The city of Valencia was founded by the Romans in 138 BC by Decimus Junius Brutus Callaicus and populated by italic soldiers. Its first name Valentia meant “fortress, good augury”.

The city was located on a small island in the middle of the River Turia and its structure was similar to other Roman cities of the time. Its main streets were two perpendicular streets, the kardo, which was crossing it from north on south, and the decumano, which was doing it from east on west.  In the confluence of these two routes was the forum.

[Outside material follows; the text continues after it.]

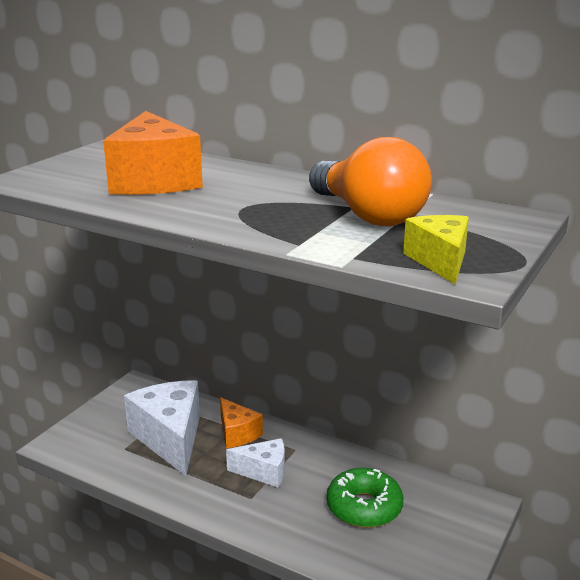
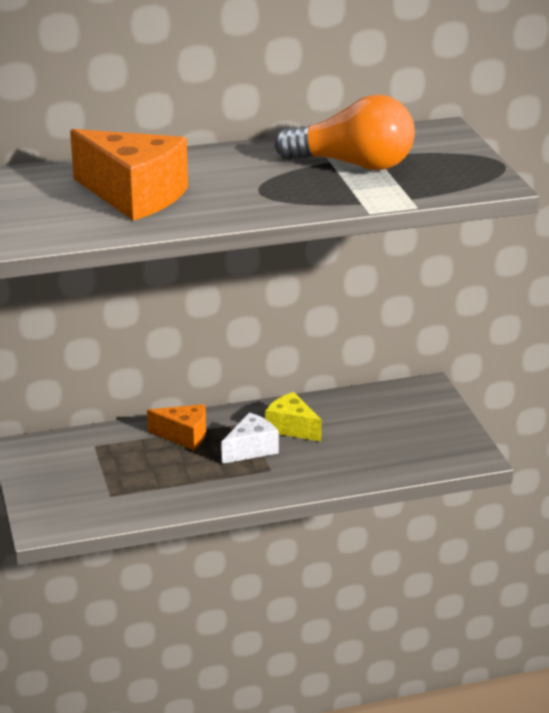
camera: 45 degrees left, 5 degrees up
white cheese [124,380,200,476] -> none
green donut [327,468,403,528] -> none
yellow cheese [403,215,469,284] -> yellow cheese moved to [265,392,322,442]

The life of Valencia was quiet, until the civil war between Sulla and Mario broke out and in the year 75 BC the city was destroyed by Pompey. After the destruction it seems that the city was abandoned for 50 years, since there are no written sources until the next century. In the epoch of the emperor Octavio the city was populated again (about 20-15 B.C.). At the end of the 3rd century, there was a political crisis, which decreased the citizen activity, while it began to flourish a new phenomenon, Christianity. The most important figure of this new doctrine in Valencia was that of San Vicente Mártir, Deacon of the Diocese of Caesaraugusta (Zaragoza), which arrived in Valencia to promote Christianity in this city. He was sentenced to death and martyred at the beginning of the 4th century. His body was thrown into the sea and picked up by some of those early Christians, it is believed, which deposited their remains in the area of La Roqueta, on the edge of the via Augusta, where a temple would be built in his honor.